A parliamentary committee is examining whether the real estate regulation Act has been made weaker by states.
The Real Estate (Regulation and Development) Act or Rera, which comes into force from May 1, is supposed to protect the interests of the common man such as timely delivery of property by developer.
Various states, according to industry experts, have made certain changes in the Act such as not including existing projects or easing up punishment for non completion of projects.
“The committee is trying to ensure the spirit of Rera remains intact.
States cannot make changes in Rera that would make it a too the less Act.
It is important that developers that do not adhere to the norms are punished.
That is why they are reviewing and based on our observation we will give our recommendations,” said a source close to the committee.
The panel headed by Bharatiya Janata Party lawmaker Dilip Kumar Mansukhlal Gandhi has held one meeting on the issue and hopes to present its report in the monsoon session of Parliament likely in July.

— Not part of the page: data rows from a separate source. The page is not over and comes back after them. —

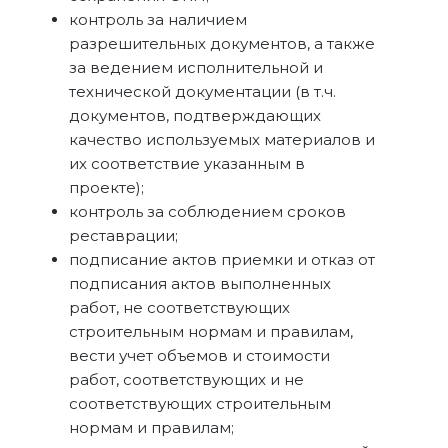
контроль за наличием
разрешительных документов, а также
за ведением исполнительной и
технической документации (в т.ч.
документов, подтверждающих
качество используемых материалов и
их соответствие указанным в
проекте);
контроль за соблюдением сроков
реставрации;
подписание актов приемки и отказ от
подписания актов выполненных
работ, не соответствующих
строительным нормам и правилам,
вести учет объемов и стоимости
работ, соответствующих и не
соответствующих строительным
нормам и правилам;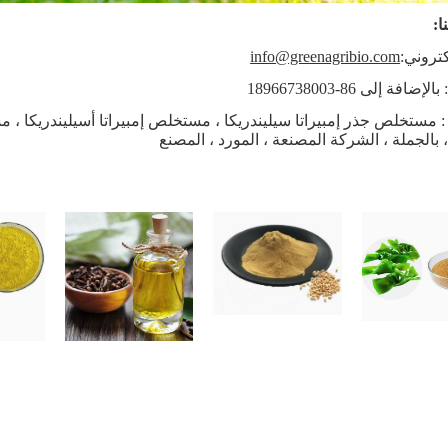
ا:
كتروني:
info@greenagribio.com
ضافة إلى 86-18966738003
 مستخلص جذر إمبيراتا سيليندريكا ، مستخلص إمبيراتا أسيليندريكا ، م
 ، بالجملة ، الشركة المصنعة ، المورد ، المصنع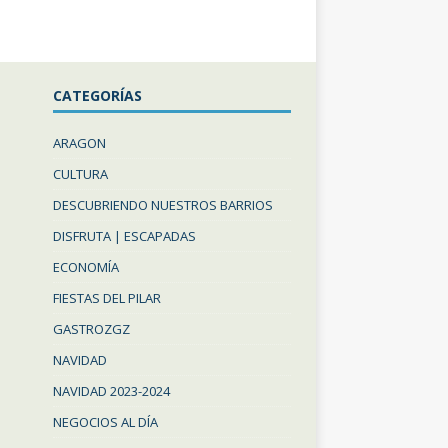
CATEGORÍAS
ARAGON
CULTURA
DESCUBRIENDO NUESTROS BARRIOS
DISFRUTA | ESCAPADAS
ECONOMÍA
FIESTAS DEL PILAR
GASTROZGZ
NAVIDAD
NAVIDAD 2023-2024
NEGOCIOS AL DÍA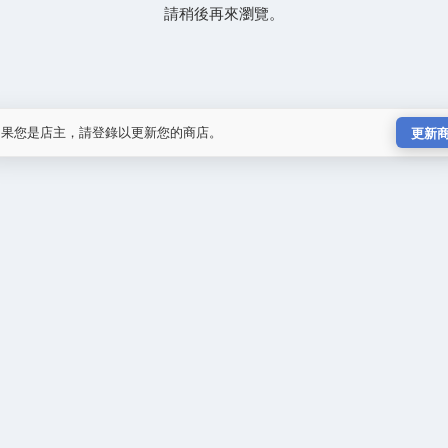
請稍後再來瀏覽。
如果您是店主，請登錄以更新您的商店。
更新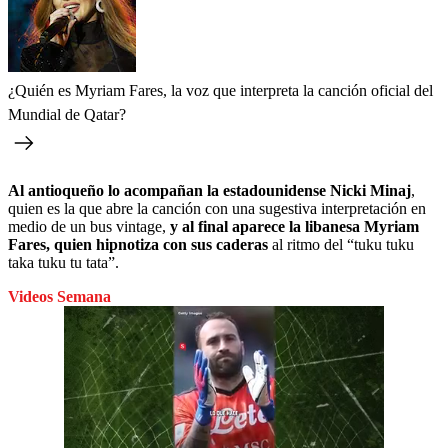
¿Quién es Myriam Fares, la voz que interpreta la canción oficial del
Mundial de Qatar?
Al antioqueño lo acompañan la estadounidense Nicki Minaj
,
quien es la que abre la canción con una sugestiva interpretación en
medio de un bus vintage,
y al final aparece la libanesa Myriam
Fares, quien hipnotiza con sus caderas
al ritmo del “tuku tuku
taka tuku tu tata”.
Videos Semana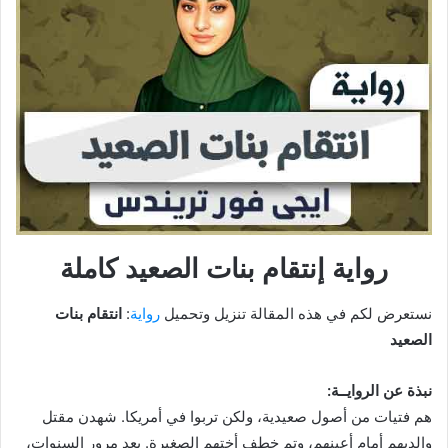
رواية إنتقام بنات الصعيد كاملة
نستعرض لكم في هذه المقالة تنزيل وتحميل
رواية
:
انتقام بنات
الصعيد
نبذة عن الروايــة:
هم فتيات من أصول صعيدية، ولكن تربوا في أمريكا. شهدن مقتل
والديهم أمام أعينهم، وتم خطف أختهم الصغيرة. بعد مرور السنوات،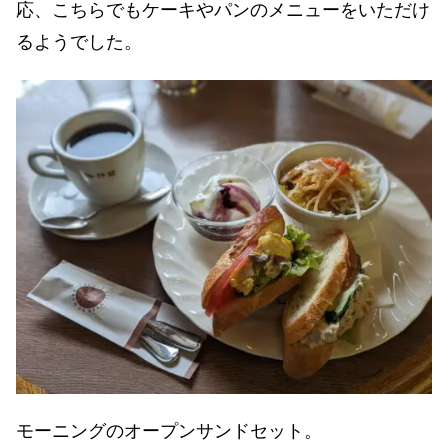
応、こちらでもケーキやパンのメニューをいただけ
るようでした。
モーニングのオープンサンドセット。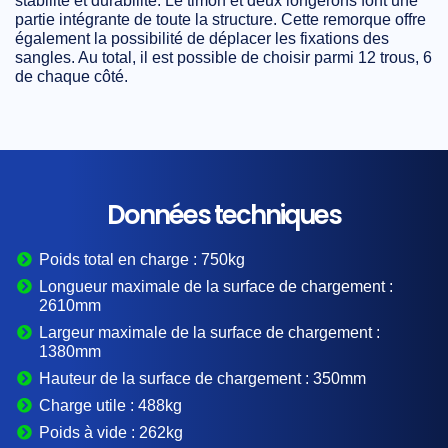
stabilité et durabilité. Le timon et deux longerons font une
partie intégrante de toute la structure. Cette remorque offre
également la possibilité de déplacer les fixations des
sangles. Au total, il est possible de choisir parmi 12 trous, 6
de chaque côté.
Données techniques
Poids total en charge :
750kg
Longueur maximale de la surface de chargement :
2610mm
Largeur maximale de la surface de chargement :
1380mm
Hauteur de la surface de chargement :
350mm
Charge utile :
488kg
Poids à vide :
262kg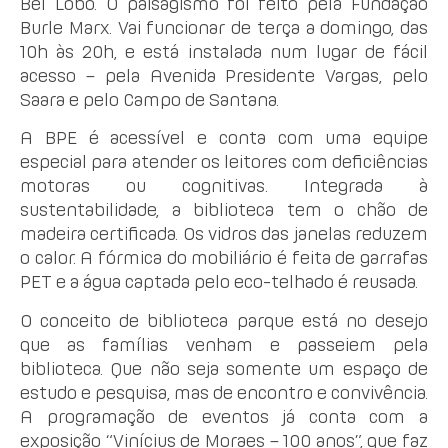
Bel Lobo. O paisagismo foi feito pela Fundação
Burle Marx. Vai funcionar de terça a domingo, das
10h às 20h, e está instalada num lugar de fácil
acesso – pela Avenida Presidente Vargas, pelo
Saara e pelo Campo de Santana.
A BPE é acessível e conta com uma equipe
especial para atender os leitores com deficiências
motoras ou cognitivas. Integrada à
sustentabilidade, a biblioteca tem o chão de
madeira certificada. Os vidros das janelas reduzem
o calor. A fórmica do mobiliário é feita de garrafas
PET e a água captada pelo eco-telhado é reusada.
O conceito de biblioteca parque está no desejo
que as famílias venham e passeiem pela
biblioteca. Que não seja somente um espaço de
estudo e pesquisa, mas de encontro e convivência.
A programação de eventos já conta com a
exposição “Vinícius de Moraes – 100 anos”, que faz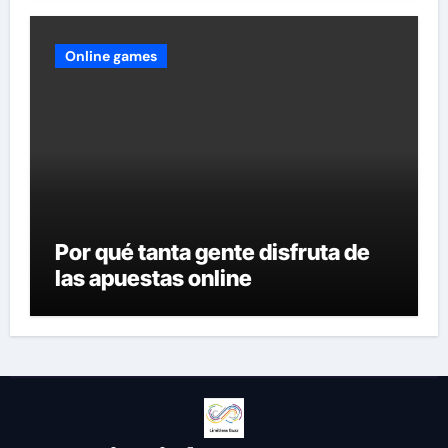
Online games
Por qué tanta gente disfruta de
las apuestas online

According to the panel, there are quiteafew examples of Rera being “tampered” with by the states.
Gujarat, for one, excludes from the law properties developed before November 1, 2016.
In another case of Rera being diluted, Uttar Pradesh (UP) government will not include projects that have applied for completion certificates but not received them.
Also, the law in UP would have projects where conveyance deed has been executed with 60 per cent buyers and incomplete projects where maintenance has been handed over to association of allottees.
“There are quite a few examples in front of the committee.
They are collating all this data and all this would be part of their report,” added the source.